Total income of R428.5 million was 6.2% higher than in the previous financial year, which was largely attributable to a healthy increase in net property revenues. Net profit after tax was R136.4 million, 36.4% higher than during the previous financial year. Operating expenses were also tightly managed, decreasing by 0.9%.
Net credit losses (bad debts and impairments) decreased by 31.0%, in comparison to the previous financial year, to R44.9 million – a positive indicator, highlighting a decrease in SME clients experiencing financial distress.
In total, Business Partners Limited approved 331 investments to the value of R891.7 million during the 2012/2013 period. Of this, 90 investments to the value of R185.7 million were approved for black entrepreneurs, while 105 investments amounting to R214.2 million were approved for female entrepreneurs. More than 11 900 employment opportunities were facilitated through the company’s investment activities.
The company also announced that the amount of funding disbursed to SMEs for the 2012/2013 financial year amounted to R600.8 million – a total number of 251 investments, which is a decrease in comparison to the previous financial year. However, Business Partners Limited ended the year with R341.1 million worth of investments approved, but not yet disbursed, which should augur well for disbursements in the 2013 / 2014 financial year.
According to Nazeem Martin, Managing Director of Business Partners Limited, despite tough economic and trading conditions, the number of Business Partners’ clients experiencing distress decreased significantly during the last year. “In an economy where entrepreneurs are failing to service their loans, we were able to decrease credit losses.

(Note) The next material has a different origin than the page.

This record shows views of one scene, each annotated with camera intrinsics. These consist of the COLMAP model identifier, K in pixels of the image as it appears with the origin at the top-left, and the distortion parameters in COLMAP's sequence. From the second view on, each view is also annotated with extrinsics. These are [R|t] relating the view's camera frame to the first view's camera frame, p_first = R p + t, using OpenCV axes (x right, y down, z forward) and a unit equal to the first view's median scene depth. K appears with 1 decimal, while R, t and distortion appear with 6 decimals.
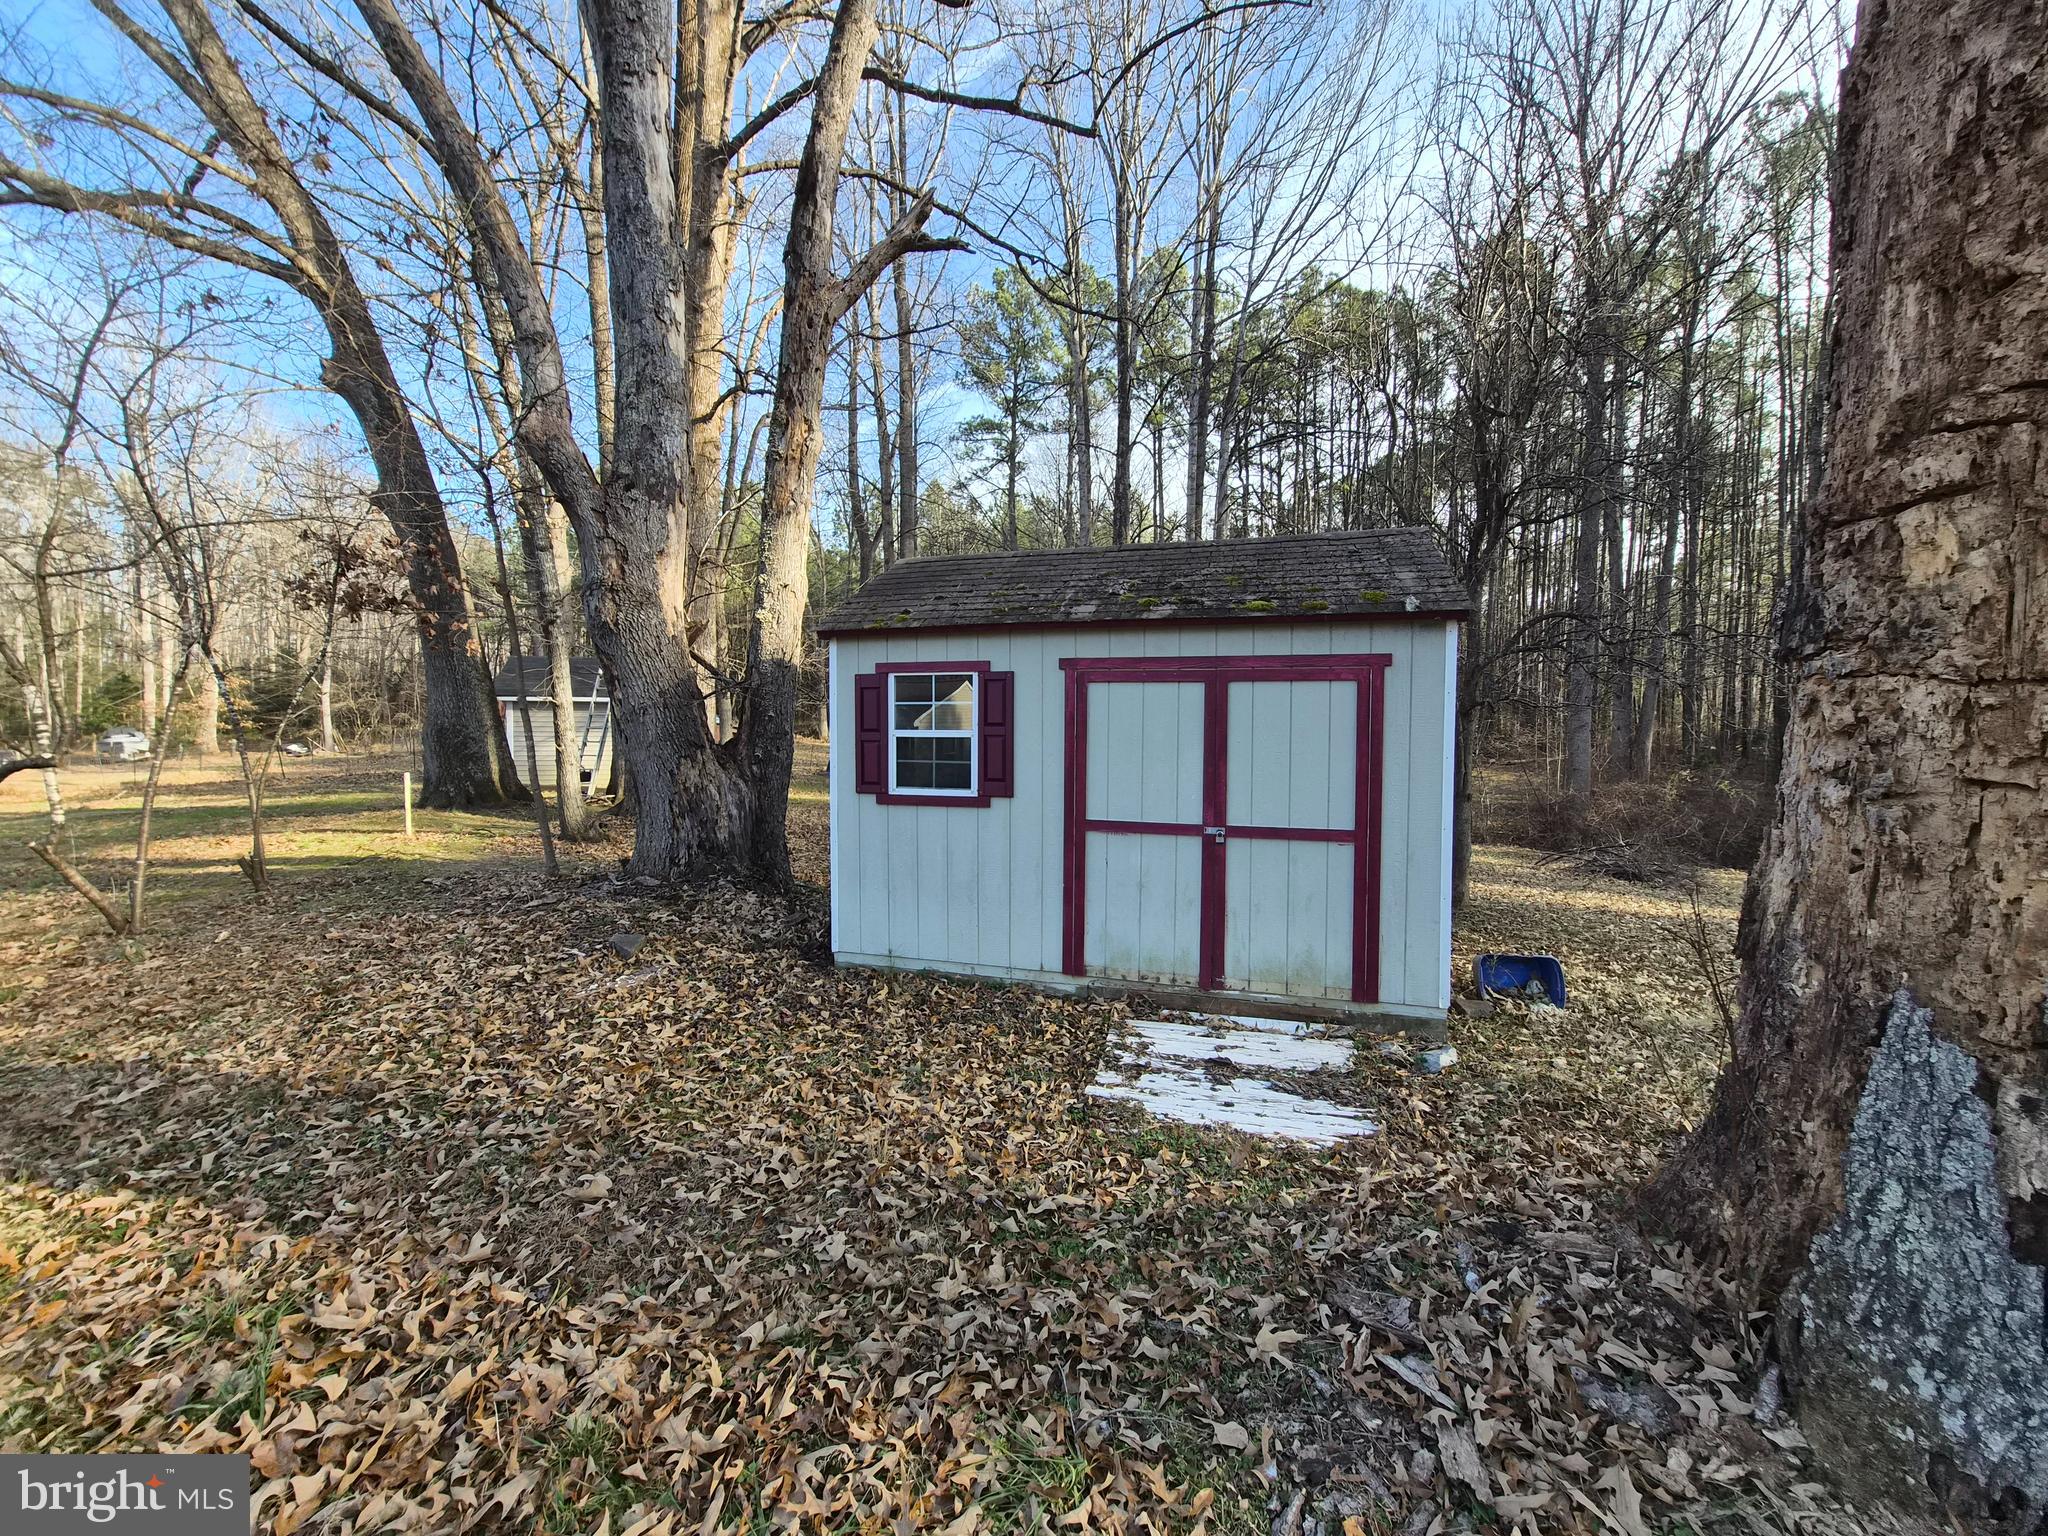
lens RADIAL K [[797.2, 0, 1027.2], [0, 797.2, 768.9], [0, 0, 1]] dist [0.002434, -0.000316]
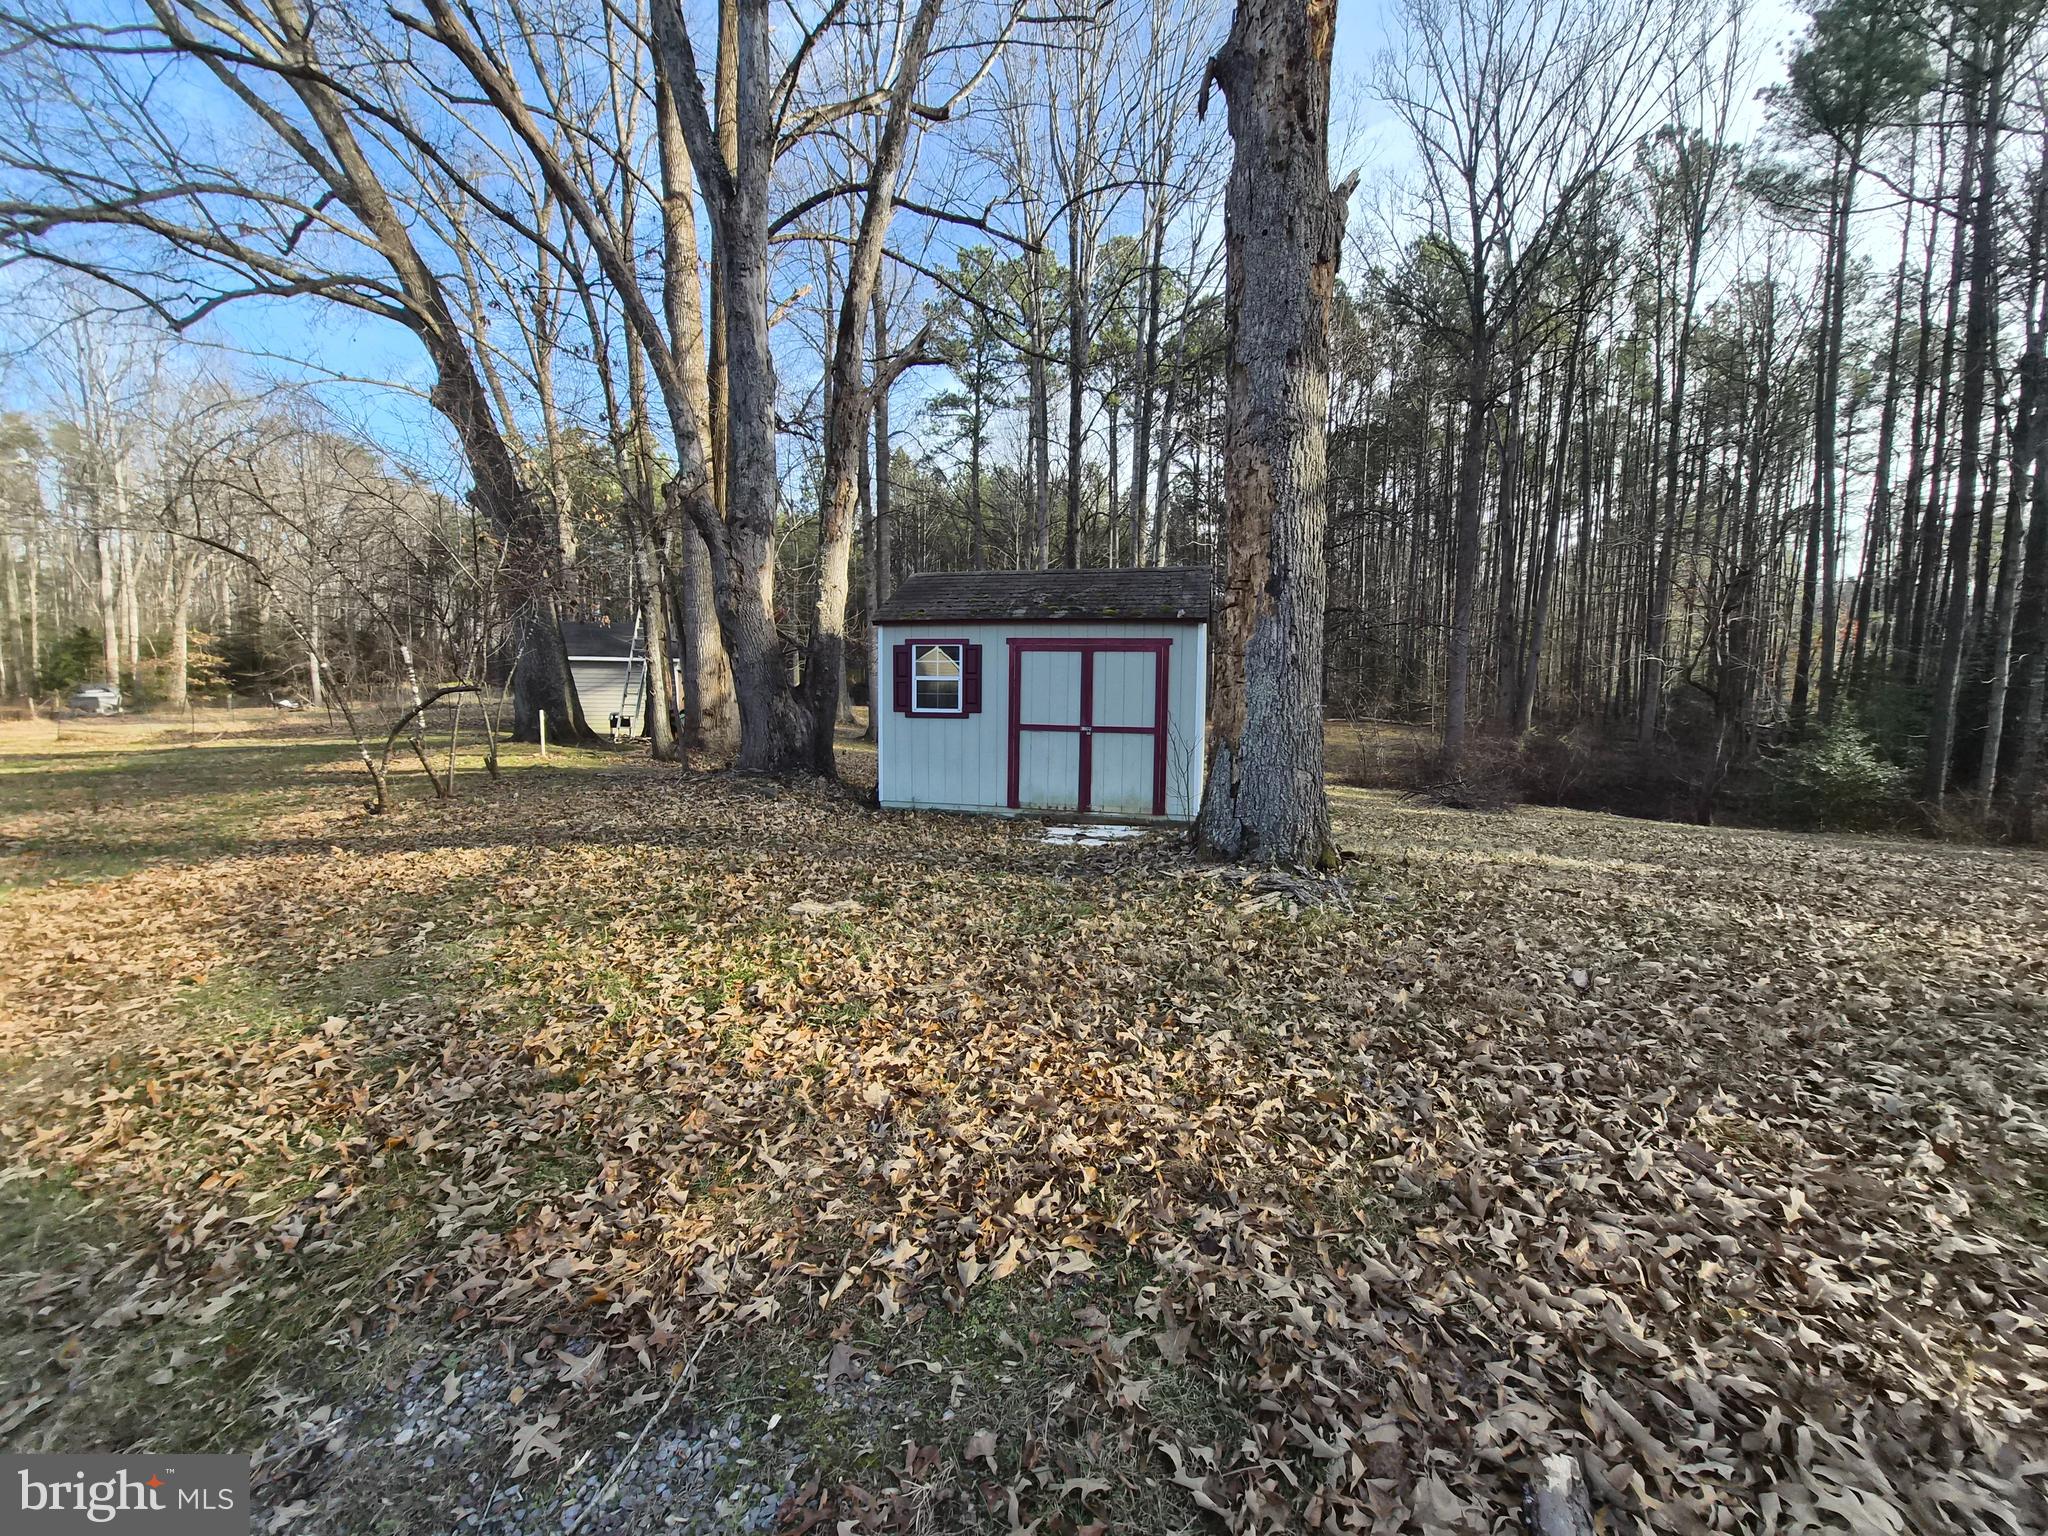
lens RADIAL K [[797.2, 0, 1024.2], [0, 797.2, 757.7], [0, 0, 1]] dist [0.002434, -0.000316]
pose [[0.998993, 0.004329, 0.044648, -0.000335], [-0.005649, 0.999549, 0.029485, 0.056105], [-0.044501, -0.029707, 0.998568, -0.568996]]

The low interest rate environment also contributed to improved cash flows for many SMEs, hence their ability to service contractual obligations.

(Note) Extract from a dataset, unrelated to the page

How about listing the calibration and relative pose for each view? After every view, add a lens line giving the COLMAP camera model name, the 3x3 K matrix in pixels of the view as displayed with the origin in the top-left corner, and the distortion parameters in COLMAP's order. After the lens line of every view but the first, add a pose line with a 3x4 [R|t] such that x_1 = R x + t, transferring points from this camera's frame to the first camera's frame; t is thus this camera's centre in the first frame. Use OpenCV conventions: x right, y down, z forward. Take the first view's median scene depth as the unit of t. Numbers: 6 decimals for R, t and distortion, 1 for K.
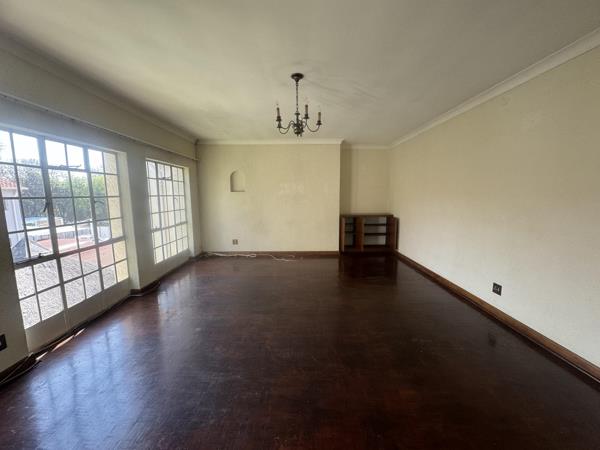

“In addition, the mentorship, post-investment support and technical assistance provided by our investment team assisted many of our clients through the tough trading conditions.”

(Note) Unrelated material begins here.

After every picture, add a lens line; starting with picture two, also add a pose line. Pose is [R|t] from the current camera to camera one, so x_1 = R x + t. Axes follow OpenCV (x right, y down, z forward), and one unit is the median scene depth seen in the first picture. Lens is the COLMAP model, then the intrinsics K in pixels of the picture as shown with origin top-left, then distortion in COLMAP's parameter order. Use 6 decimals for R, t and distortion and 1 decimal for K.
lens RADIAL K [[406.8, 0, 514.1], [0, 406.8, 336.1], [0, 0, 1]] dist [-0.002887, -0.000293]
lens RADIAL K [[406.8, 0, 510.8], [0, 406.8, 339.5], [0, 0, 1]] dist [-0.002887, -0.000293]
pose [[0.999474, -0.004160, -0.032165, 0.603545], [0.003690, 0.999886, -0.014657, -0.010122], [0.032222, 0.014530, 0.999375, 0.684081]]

Martin says that the company also played its part in job preservation during the past financial year. “In an environment characterised by rising unemployment, we were able to assist in stabilising many local businesses, preserving vital jobs that may have otherwise been lost.”
However, Martin says that the state of household balance sheets and the muted economic growth prospects meant that entrepreneurs, especially from the SME sector, remained reluctant to take on debt to finance growth, acquisitions or the establishment of new businesses. “We attribute this to factors such as the subdued growth in consumer spend, inflationary increases in administered prices, and labour unrest in the mining sector, which started to spread to other sectors and resulted in above inflation wage settlements.”
He says that the company remains positive going forward, and have earmarked R1 billion for financing SMEs during the 2013/2014 financial year. “A significant factor for this outlook is government’s recently announced multi-year infrastructure spending plans. This counter-cyclical spend, when it materialises, should boost economic growth and create a healthy platform from which South African SMEs can grow when global growth returns, especially those directly linked to infrastructure-related projects, such as suppliers of goods and specialised services.”
He says that the company is still pursuing its moderate growth in new business strategy in South Africa. “Cautiously, yet optimistically, we are increasing our investment activity, with an increased focus on financing lifestyle businesses and properties in South Africa. We are investing 50% of our new investment spend into “real” assets, therefore growing our own portfolio of properties which would meet the premises needs of SMEs, as well as through our bespoke property finance solutions, which enable SMEs to acquire the properties from which they operate, or for investment purposes.
“We also established our venture capital fund in 2012, which allows us to fund and support exceptional businesses, concepts, products and services which have the potential to grow market share way beyond the borders of their areas of origin, as well as employ more people and make substantial profits.”
He says that the contribution of SMEs to generating economic growth and employment is universally recognised. “It is also widely acknowledged that a healthy and growing SME sector is a pre-requisite for reducing the challenges of unemployment, poverty and inequality which afflicts much of the developing world,” concludes Martin.